Greece and international creditors sought to put final touches on a multi-billion euro bailout accord on Monday to keep the country financially afloat and meet an important debt repayment to the European Central Bank within days.
Greek ministers and representatives of European institutions and the International Monetary Fund resumed talks on Monday morning after a marathon session that ended in the pre-dawn hours.
An accord for up to 86 billion euros (61 billion pounds) in fresh loans to the debt-stricken nation must be in place by Aug. 20, when the repayment to the European Central Bank is due.
"From 12 midnight the two sides started the final stretch, discussing the final stretch – combing through the final text, sentence by sentence, word by word," a Greek finance ministry official said.
Greek officials earlier said they hoped to conclude negotiations with creditors by early Tuesday at the latest.
German government spokesman Steffen Seibert said on Monday a swift conclusion to the negotiations would be desirable although a thorough agreement was more important than a quick deal.

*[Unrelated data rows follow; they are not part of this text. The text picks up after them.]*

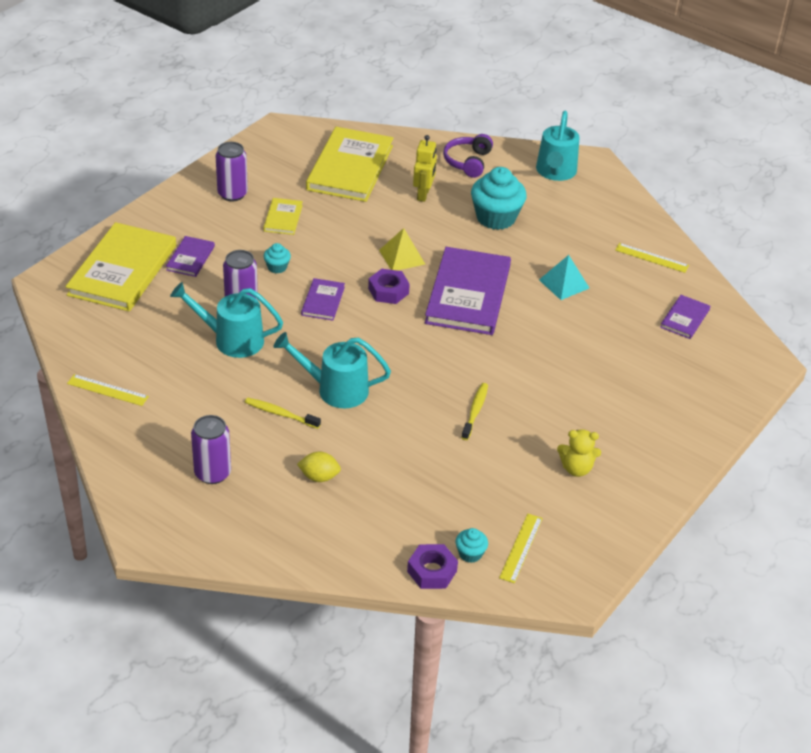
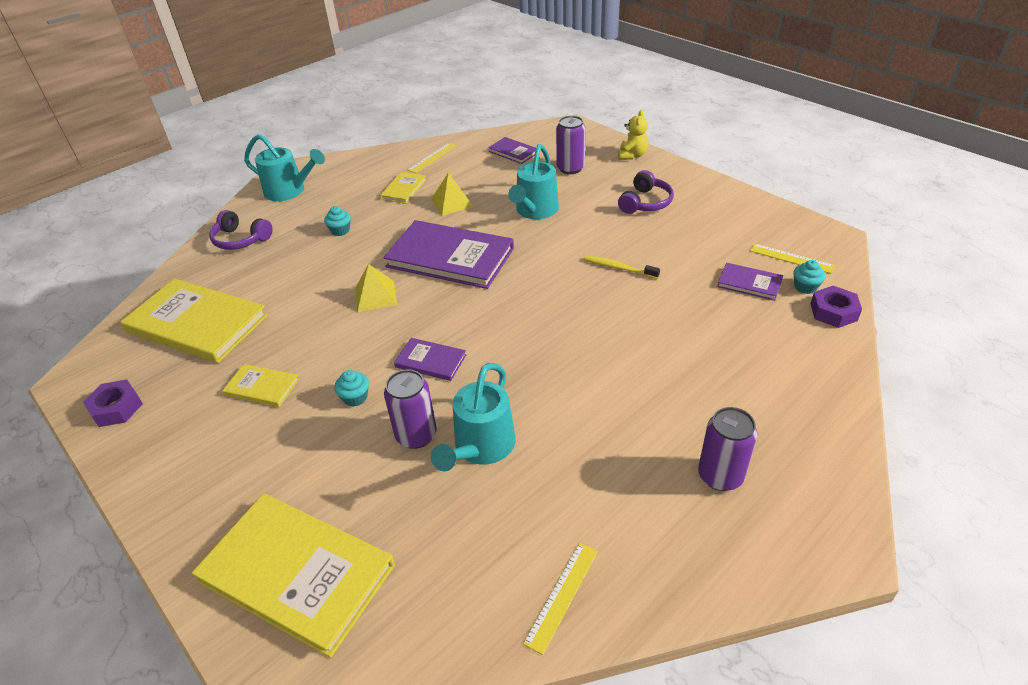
camera: 75 degrees left, 0 degrees up
(190, 258) = (302, 486): purple book -> purple book (749, 283)
(232, 194) = (185, 435): purple can -> purple can (570, 168)
(280, 414) = (618, 408): yellow toothbrush -> none
(319, 477) = (717, 381): yellow lemon -> none
(335, 389) = (580, 361): turquoise watering can -> turquoise watering can (535, 211)
(388, 291) = (428, 310): purple nut -> purple nut (116, 408)
(423, 194) = (278, 273): yellow robot -> none
(496, 218) = (340, 231): turquoise cupcake -> turquoise cupcake, size x0.47
(564, 284) = (452, 203): turquoise pyramid -> yellow pyramid
(576, 468) = (691, 220): yellow teddy bear -> yellow teddy bear (632, 155)
(580, 246) = (403, 189): none -> yellow book
(604, 431) = (645, 202): none -> purple headphones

Greek officials have previously said they expect the bailout accord to be vetted by the eurogroup — finance ministers of the euro zone — on Aug. 14, and be approved by the Greek parliament by Aug. 18.
"When the new bailout comes to parliament for a vote it will be one bill with two articles – one article will be the loan agreement and the MoU (memorandum of understanding), and the second article will be the prior actions," another Greek official said, referring to measures Greece needs to take for the bailout accord to take effect.
The negotiations began on July 20.
Link to progress
In Berlin, a German finance ministry spokesman said that it would be sensible to link the size of the first tranche of aid to Athens' progress in implementing reforms.
Greek media reported that some of the prior actions included scrapping tax breaks for farmers who now receive subsidised fuel, tighter regulations on individuals owing backtaxes to the state, and a gradual increase in a "prepaid" income tax mechanism that asks taxpayers ranging from self-employed to small businesses to cough up lump tax sums on forecast income.
After a period mired in acrimony, the talks are now characterized by "outstanding cooperation" from the Greek side, a senior EU official said, with Athens keen to lock up a deal as swiftly as possible.
But the official said a major sticking point for some member states remained the size of the overall bailout, which some want reduced from the up to 86 billion agreed at the euro summit in July because of a growing taxpayer backlash against pouring money into Greece to keep it from tumbling out of the euro zone.
From the Greek side, Greek sources said a key issue of concern was how to deal with a mountain of non-performing loans in the banking sector, a factor likely to weigh on a potential recapitalization bill for the banks.
The Greek side wants to set up a "bad bank" to handle this, while creditors want non-performing loans bundled and sold to distressed asset funds. Non-performing loans represented about 35 percent of overall loan portfolios in the first quarter of 2015, a level likely to increase because of the recent imposition of capital controls to stop a run on Greek banks.
The size of the first tranche, which is likely to be at least 20 billion euros, was also a source of some concern among lenders. Of that figure, Greece needs a 10 billion euro buffer for bank recapitalization, 7 billion to reimburse the bridge loan for July and more than 3 billion to pay the ECB in August.